In both Agile and Lean management there are points called “retrospectives,” regular and ritualized moments where a team stops to reflect. Checking processes for only a few minutes lets you re-orient the course of your work. These retrospectives allow a team the opportunity not only to celebrate or bemoan accomplishments or setbacks, but likewise to serve as a constructive way to create and direct their course. A retrospective shows us that things either went well or they didn’t, understanding that either way, there is always room for plotting the effectiveness of future work.
Over the past few months, I’ve spoken with many people who’ve begun to use personal kanban. During the course of this thread, many of them have shared how they’ve started to deploy Kanban as a collaborative tool, using it to plan, prioritize, and do work both at home and in their place of business. Now we have to go that last step – we have to think about what we’ve done.
Whether it’s on our own, with our families, or with a team, a retrospective is vital in being able to identify, elucidate, and enact positive change. Retrospectives can take place at whatever intervals you are comfortable with, and for whatever period of time.
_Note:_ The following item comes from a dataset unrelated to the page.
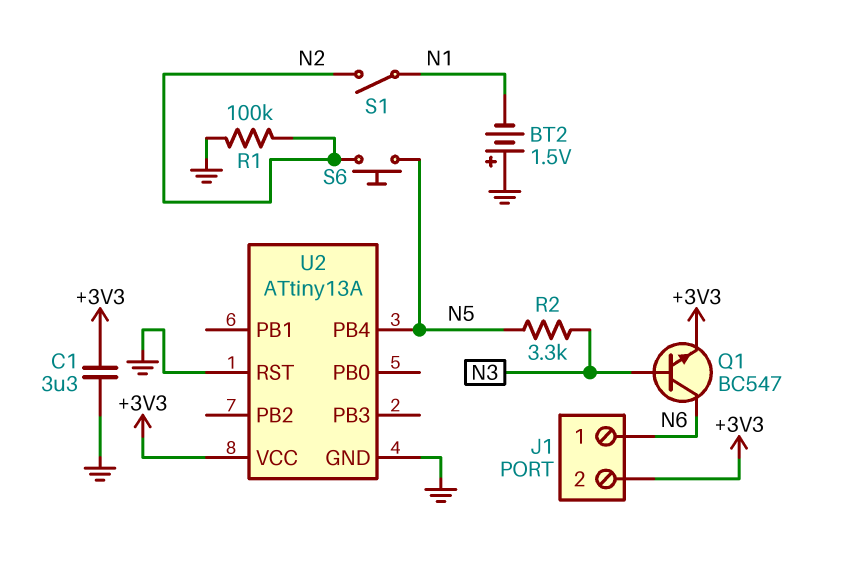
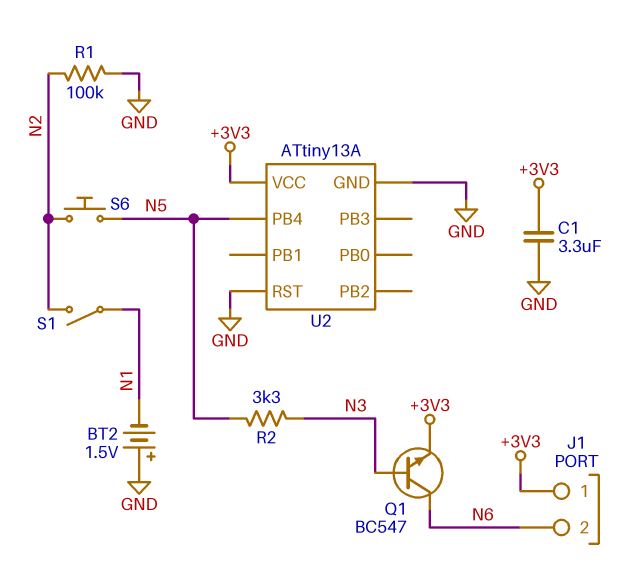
J1 pin 1: N6 -> +3V3
J1 pin 2: +3V3 -> N6

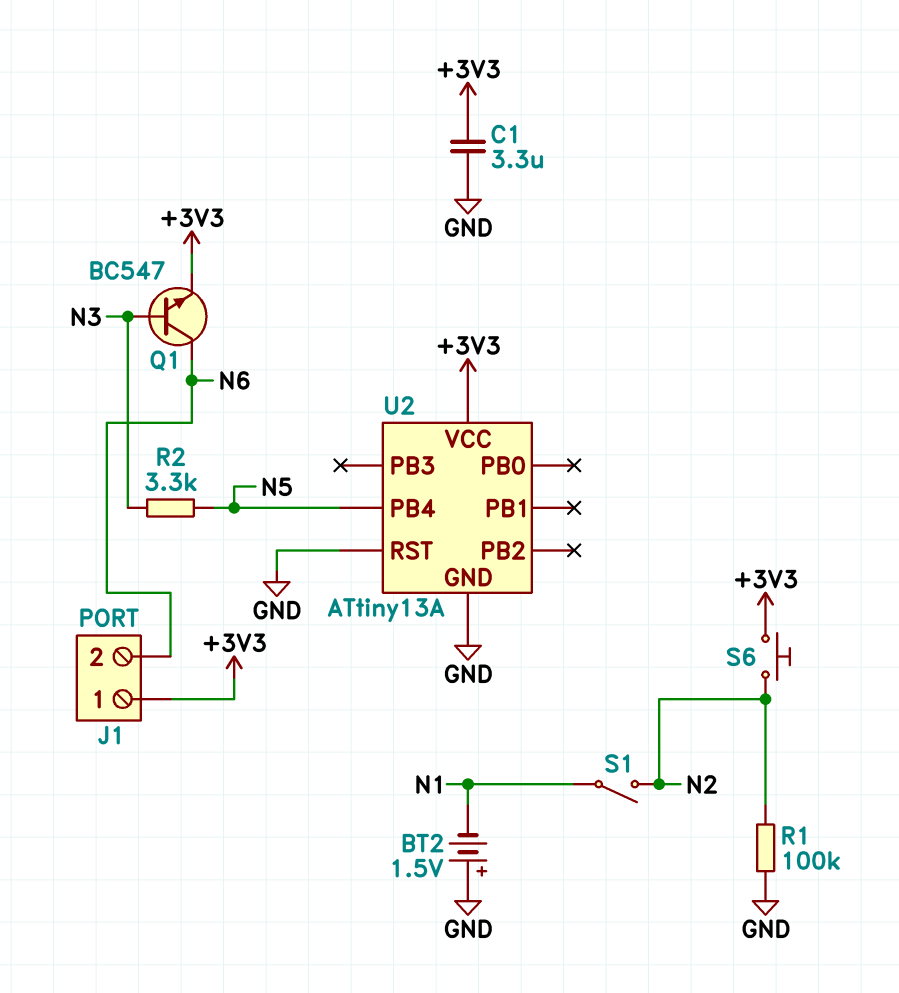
S6: button (N2, N5) -> button (+3V3, N2)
Again, I’m not writing a how-to manual here, these tools should help you or your group manage tasks in a way that works best for you.
We can – and will – discuss a range of options for what a retrospective might look like. But just like a kanban can reside on a white board, a piece of paper, a computer screen, or even a kitchen appliance, a retrospective is what works at the time. If you are just finishing a project in the garage or on day 4 of hurricane disaster relief, checking your processes for only a few minutes will let you improve what you’re doing
You don’t have to fly to Pluto to gain from small course corrections. You want to always be fine-tuning your workflow and your work management. In upcoming posts, I’ll talk about a variety of retrospective styles – some that are thought exercises and others with statistical rigor. Whatever you prefer, there should be one for you and your team.
Note: When Kanban is working really well, and you have an intimate understanding of your work, then you will achieve what Lean calls a “kaizen state,” a culture of continuous improvement. At that point, you are constantly doing retrospectives simply because you are so aware of your actions, and a such, a separate retrospective may not be necessary.